Quelle aule rimanevano tra i pochi spazi in zona universitaria che oltre a dare la possibilità
di poter studiare dopo le 19 a chi lavora o a chi è costretto a vivere in doppia o in
tripla, erano anche luoghi di possibile aggregazione al di fuori
della mercificazione della socialità. Sembra che altre sale studio saranno
aperte, all’interno però dei comprensori che quindi chiuderanno alle 19
come tutti gli altri locali dell’università.
Questa ulteriore eliminazione di spazi in zona universitaria si inserisce
in un progetto ben più ampio: vengono spostate dal centro le aule di
lezione; i nostri occhi oramai sono assuefatti alla continua
militarizzazione di piazza verdi e alla costante presenza delle telecamere
di video-sorveglianza; siamo abituati a non poter bere una birra dopo le
dieci di sera; ora non si può neanche più studiare!
Sembra che qualcuno abbia deciso che gli studenti non sono più liberi di girare dopo le sette di sera.
Questo è l’ennesimo tentativo di messa in pratica delle politiche securitarie, espressione
dell’ormai assodato totalitarismo legalitario di Kofferati, che si riflette
nella gestione dell’ateneo da parte del rettore Kalzolari, aggiungendosi alle tasse
universitarie nuovamente aumentate, all’ampia
agibilità politica lasciata ad Azione Universitaria, alla riformulazione del codice
etico (che prevede sanzioni da parte dell’università come la sospensione
dalla possibilità di dare gli esami).
Un’alleanza strategica di interessi fra le istituzioni accademiche e
l’amministrazione comunale sta cercando di dare una stretta al definitivo
disciplinamento della realtà bolognese, portando in primo piano
l’attacco al precariato studentesco, che invece continua a costruire un cardine centrale nella ricchezza
materiale e immateriale della città.
Eppure sembra che l’università da una parte e il sindaco-sceriffo
Cofferati dall’altra ci vogliano spingere sempre più fuori dal centro di
Bologna.

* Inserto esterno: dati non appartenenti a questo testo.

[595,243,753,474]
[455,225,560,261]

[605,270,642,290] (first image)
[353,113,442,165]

D’altronde è già in cantiere il progetto di decentrare la
cittadella universitaria e spostarla verso la zona del lazzaretto dove è
stato già spostato il polo di ingegneria.

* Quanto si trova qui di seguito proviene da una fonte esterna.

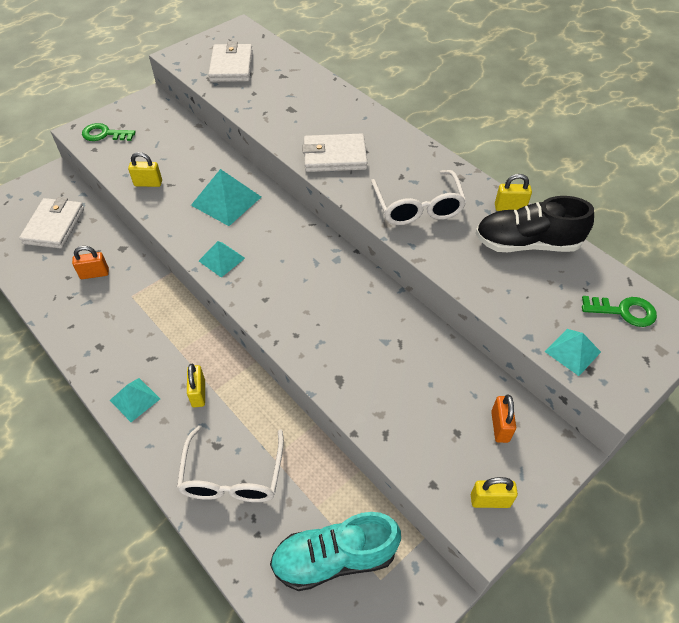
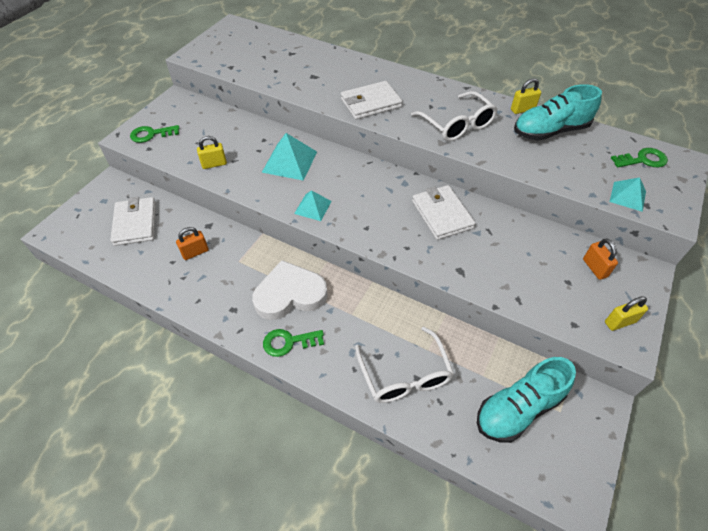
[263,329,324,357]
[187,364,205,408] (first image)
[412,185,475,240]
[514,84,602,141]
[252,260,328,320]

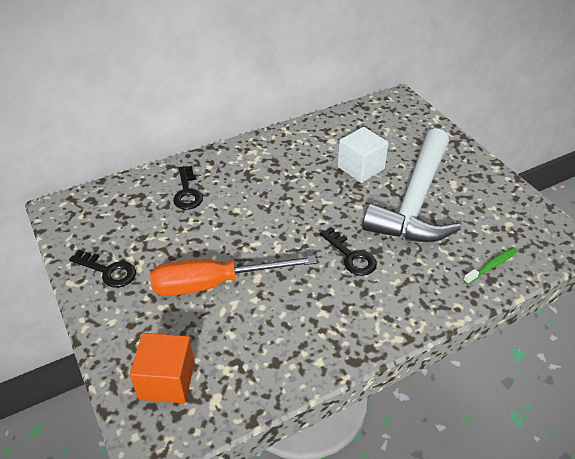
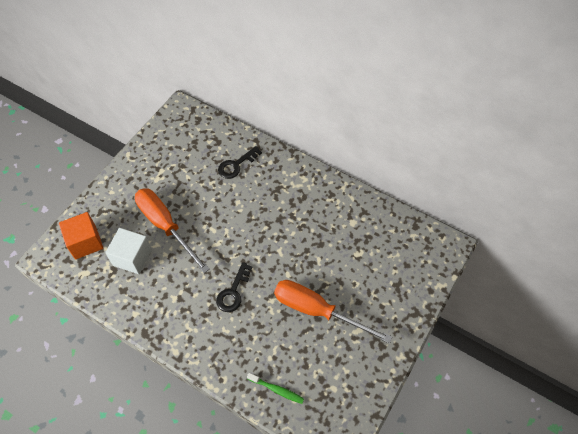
[69,250,136,288] (first image)
[105,228,152,274]
[274,280,392,344]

In via zamboni l’unica “isola felice” rimasta sembra sia il 36…uno
dei pochi luoghi in zona universitaria dove continuano ad intrecciarsi
relazioni e dove si crea una socialità che non passa dalla
mercificazione e dal controllo, anche se l’ingresso sembra un check point
con tanto di barriere e di guardiani: infatti due anni fa la volontà
dell’ateneo era quella di attivare il controllo elettronico del badge, che
avrebbe comportato non solo una limitazione dell’accesso per chi non è
iscritto a determinate facoltà, ma anche un controllo sistematico degli
stessi iscritti che per meglio uniformarsi al nuovo modello di una
università-fabbrica dovrebbero anche timbrare il cartellino.
Queste politiche cercano sempre più di frammentare le
relazioni tra gli studenti, perfettamente congeniali al nuovo modello di università-fabbrica.
Per questo a suo
tempo non abbiamo esitato a rompere, pubblicamente, insieme a tantissim*
altr* student*, i meccanismi di controllo del badge e non abbiamo esitato a riappropriarci della comunicazione muraria con la notte bianca al 38in ottobre e la ripresa di piazza scaravilli in dicembre!
L’unico problema del 36 è che alle 19 chiue ma non tutti sono d’accordo!
Abbiamo sempre creduto sia giusto e possibile costruire forme di riappropriazione dei
nostri bisogni, creando collettivamente percorsi che pratichino le nostre
esigenze e parlino i linguaggi dei nostri desideri.